INSTRUCTION A ▸
Retype every line of the listing below, character for character. Do not retype the Hotel Joffre text.

GIVEN TEXT ▸
History and images have been compiled from various sources including, among others, the 1987 National Register of Historic Places, Stack & Beasley's 1902 Sketches of Monroe and Union County, Union County Public Library (Patricia Poland, Genealogy & Local History Librarian), the Heritage Room Photo Collection, North Carolina Map Collection, Rootsweb - An Ancestry.com Community and Ancestry.com family histories.

Hotel Joffre 1918

Welcoming Ceremony - NC Postcard Collection photo
1919 Photo - Heritage Room Collection photo
(click images to enlarge)
"On December 9, 1921, a banquet at Monroe's Hotel Joffre welcomed Marshal Ferdinand Foch, commander of Allied forces during World War I, in the only North Carolina stop on his nationwide victory tour.

"Foch was scheduled to dine in Charlotte, but the Southern Railway refused to pull his private railroad car from the Monroe yards of rival Seaboard Air Line, forcing Governor Cameron Morrison, Josephus Daniel and other dignitaries to travel to Monroe." - North Carolina Miscellany (UNC Library Blog)

1919 photo courtesy Heritage Room Collection. Text: UCLibrary (Patricia Poland) - "The Joffre Hotel, Incorporated: 100 Rooms of Union County Comfort" - 100 guests rooms, a large dining room, rates from $1.25-$2.00 per day. Dr. J.E. Ashcraft, president and H.T. Clarke, manager.

1993 - Heritage Room Collection
(three years before demolition)

SUPPLIED INFORMATION ▸
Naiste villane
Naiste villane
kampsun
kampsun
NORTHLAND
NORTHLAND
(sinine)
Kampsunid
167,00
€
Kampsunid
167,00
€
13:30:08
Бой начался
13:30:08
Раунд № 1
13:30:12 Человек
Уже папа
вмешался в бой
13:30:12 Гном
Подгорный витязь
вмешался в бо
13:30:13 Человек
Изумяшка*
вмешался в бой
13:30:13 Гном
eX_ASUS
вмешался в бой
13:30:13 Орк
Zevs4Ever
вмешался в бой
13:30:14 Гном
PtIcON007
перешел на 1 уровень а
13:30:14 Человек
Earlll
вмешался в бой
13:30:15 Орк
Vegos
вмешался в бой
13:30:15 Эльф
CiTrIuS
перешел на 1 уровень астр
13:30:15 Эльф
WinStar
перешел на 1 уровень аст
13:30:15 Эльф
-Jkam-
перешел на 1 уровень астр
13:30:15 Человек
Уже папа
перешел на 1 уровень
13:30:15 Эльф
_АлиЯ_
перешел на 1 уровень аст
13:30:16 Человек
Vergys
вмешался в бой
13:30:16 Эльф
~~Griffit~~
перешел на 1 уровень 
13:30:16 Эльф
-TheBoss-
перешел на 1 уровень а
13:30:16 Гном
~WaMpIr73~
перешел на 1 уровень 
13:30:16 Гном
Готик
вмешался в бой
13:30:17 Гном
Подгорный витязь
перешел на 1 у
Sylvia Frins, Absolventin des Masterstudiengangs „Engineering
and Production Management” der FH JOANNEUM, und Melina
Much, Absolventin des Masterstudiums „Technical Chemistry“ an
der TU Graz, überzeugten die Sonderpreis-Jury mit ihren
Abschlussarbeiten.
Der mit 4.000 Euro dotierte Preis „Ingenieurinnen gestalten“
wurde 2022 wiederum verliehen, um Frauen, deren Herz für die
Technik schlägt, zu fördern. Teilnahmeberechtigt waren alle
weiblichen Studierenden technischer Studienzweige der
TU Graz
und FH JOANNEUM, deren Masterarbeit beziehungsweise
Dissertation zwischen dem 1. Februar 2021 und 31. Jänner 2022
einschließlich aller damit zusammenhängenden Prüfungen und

INSTRUCTION B ▸
Answer these questions from the Hotel Joffre text above.
(i) On what date was the banquet for Marshal Ferdinand Foch held at the hotel?
(ii) How many guest rooms did the hotel have?
(iii) Who was the hotel's manager?

TASK OUTPUT A ▸
Naiste villane
Naiste villane
kampsun
kampsun
NORTHLAND
NORTHLAND
(sinine)
Kampsunid
167,00
€
Kampsunid
167,00
€
13:30:08
Бой начался
13:30:08
Раунд № 1
13:30:12 Человек
Уже папа
вмешался в бой
13:30:12 Гном
Подгорный витязь
вмешался в бо
13:30:13 Человек
Изумяшка*
вмешался в бой
13:30:13 Гном
eX_ASUS
вмешался в бой
13:30:13 Орк
Zevs4Ever
вмешался в бой
13:30:14 Гном
PtIcON007
перешел на 1 уровень а
13:30:14 Человек
Earlll
вмешался в бой
13:30:15 Орк
Vegos
вмешался в бой
13:30:15 Эльф
CiTrIuS
перешел на 1 уровень астр
13:30:15 Эльф
WinStar
перешел на 1 уровень аст
13:30:15 Эльф
-Jkam-
перешел на 1 уровень астр
13:30:15 Человек
Уже папа
перешел на 1 уровень
13:30:15 Эльф
_АлиЯ_
перешел на 1 уровень аст
13:30:16 Человек
Vergys
вмешался в бой
13:30:16 Эльф
~~Griffit~~
перешел на 1 уровень 
13:30:16 Эльф
-TheBoss-
перешел на 1 уровень а
13:30:16 Гном
~WaMpIr73~
перешел на 1 уровень 
13:30:16 Гном
Готик
вмешался в бой
13:30:17 Гном
Подгорный витязь
перешел на 1 у
Sylvia Frins, Absolventin des Masterstudiengangs „Engineering
and Production Management” der FH JOANNEUM, und Melina
Much, Absolventin des Masterstudiums „Technical Chemistry“ an
der TU Graz, überzeugten die Sonderpreis-Jury mit ihren
Abschlussarbeiten.
Der mit 4.000 Euro dotierte Preis „Ingenieurinnen gestalten“
wurde 2022 wiederum verliehen, um Frauen, deren Herz für die
Technik schlägt, zu fördern. Teilnahmeberechtigt waren alle
weiblichen Studierenden technischer Studienzweige der
TU Graz
und FH JOANNEUM, deren Masterarbeit beziehungsweise
Dissertation zwischen dem 1. Februar 2021 und 31. Jänner 2022
einschließlich aller damit zusammenhängenden Prüfungen und

TASK OUTPUT B ▸
(i) December 9, 1921
(ii) 100
(iii) H.T. Clarke